# New Plant from Indonesia



## Garnelenfreund (Sep 2, 2006)

Hello,

I also need some help identifying this plant. They was imported by Mimbon Aquarium from Sulawesi.

Picture:
http://www.garnelenforum.de/board/attachment.php?attachmentid=6772&d=1206782270
http://www.garnelenforum.de/board/attachment.php?attachmentid=6773&d=1206782276
http://www.garnelenforum.de/board/attachment.php?attachmentid=6774&d=1206782284

Thanks a lot and greetings from Germany,
Alexander


----------



## BryceM (Nov 6, 2005)

You can't see the photos without logging in to the site. Not too many people here speak German, so you probalby won't get much of a response. I suggest you post the photos directly.


----------



## Garnelenfreund (Sep 2, 2006)

I dont knew, that you must Login to see the Picture...

Alexander


----------



## AaronT (Apr 26, 2004)

That looks very interesting.
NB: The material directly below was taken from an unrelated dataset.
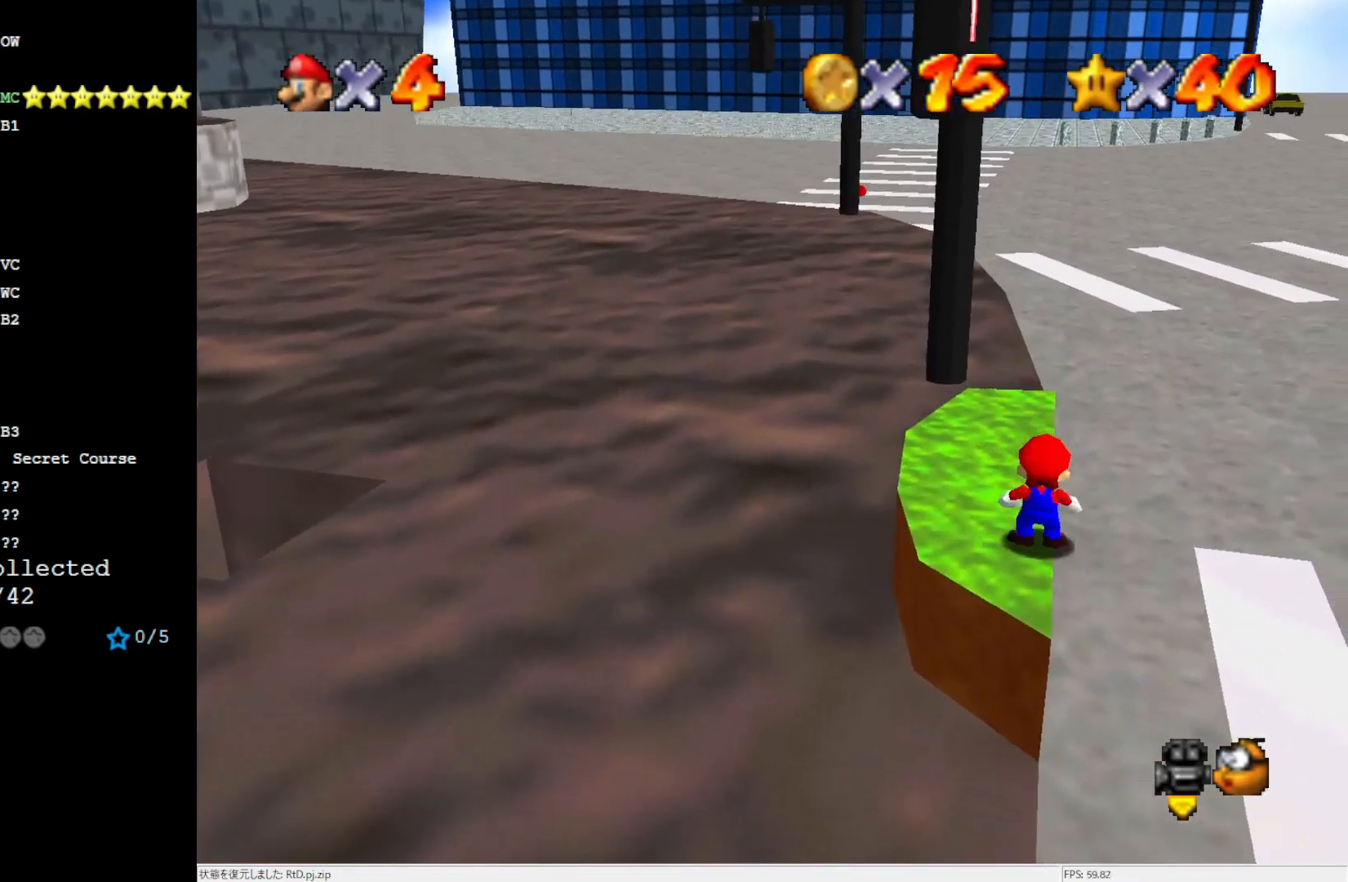
{"buttons": [], "left_stick": "left", "events": [[50, "A", "down"], [133, "left_stick", "left"], [200, "A", "up"]]}
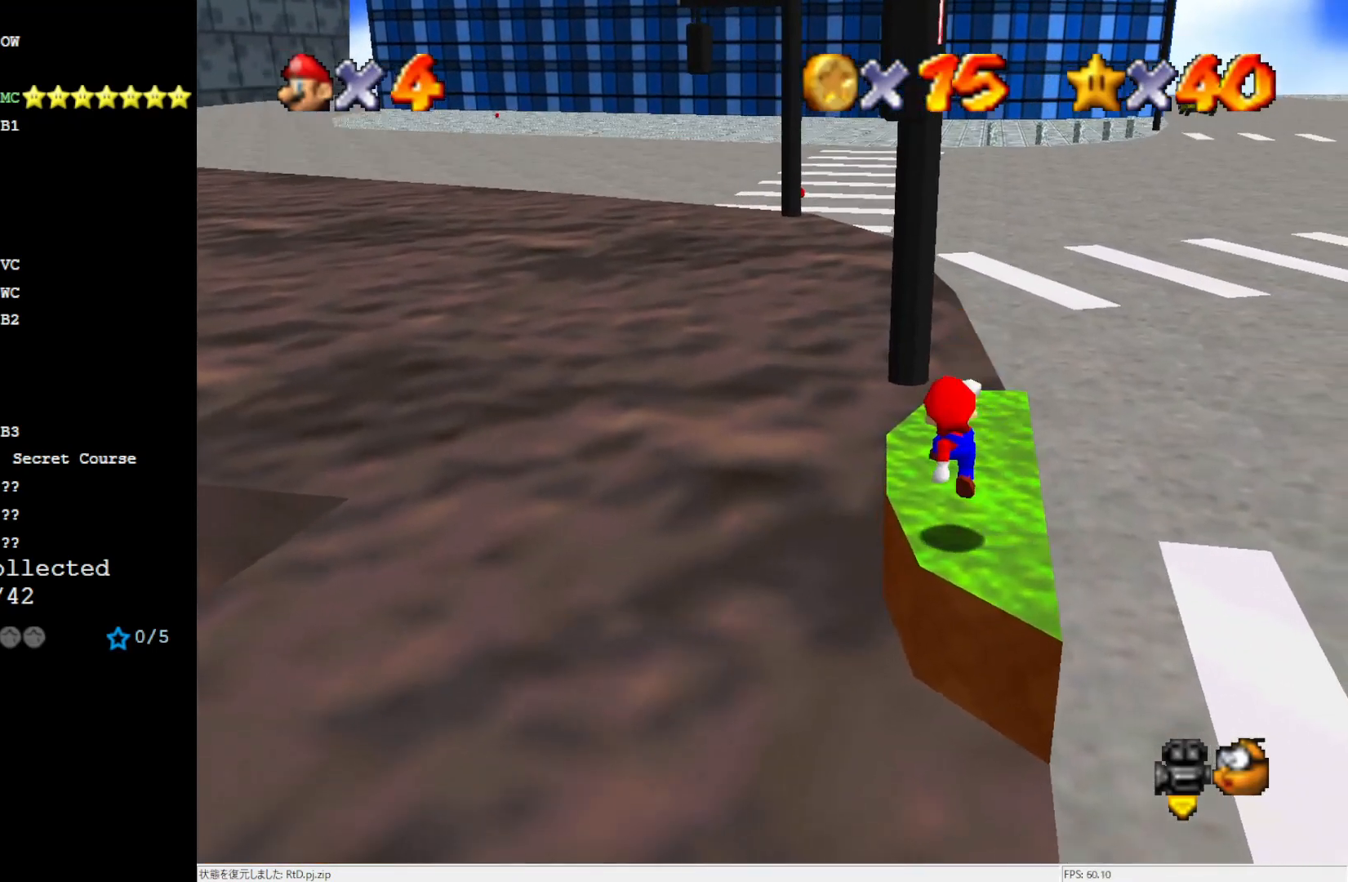
{"buttons": [], "left_stick": "center", "events": [[17, "left_stick", "center"], [83, "C_LEFT", "down"], [167, "C_LEFT", "up"], [233, "C_LEFT", "down"], [317, "C_LEFT", "up"]]}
Does it grow as a floating plant?


----------



## Cavan Allen (Jul 22, 2004)

It looks like a macro alga of some kind.


----------



## gibmaker (Jan 3, 2007)

Well, if those little orange dots all over it are flowers or buds or something of that nature I would have to say that it was growing out of water (or spores)


----------



## mistergreen (Mar 3, 2007)

looks like parsley


----------



## orlando (Feb 14, 2007)

mistergreen said:


> looks like parsley


Eat It!


----------



## mistergreen (Mar 3, 2007)

it does look like macro algae doesn't it... Are there cases of freshwater macros?

if you can send me some, I can look at it under the microscope for you.
ehmm.


----------



## Cavan Allen (Jul 22, 2004)

Sure, there are a bunch. _Chara_ species are common ones. They smell like burned rubber bands. I wouldn't be surprised if the one pictured does too.


----------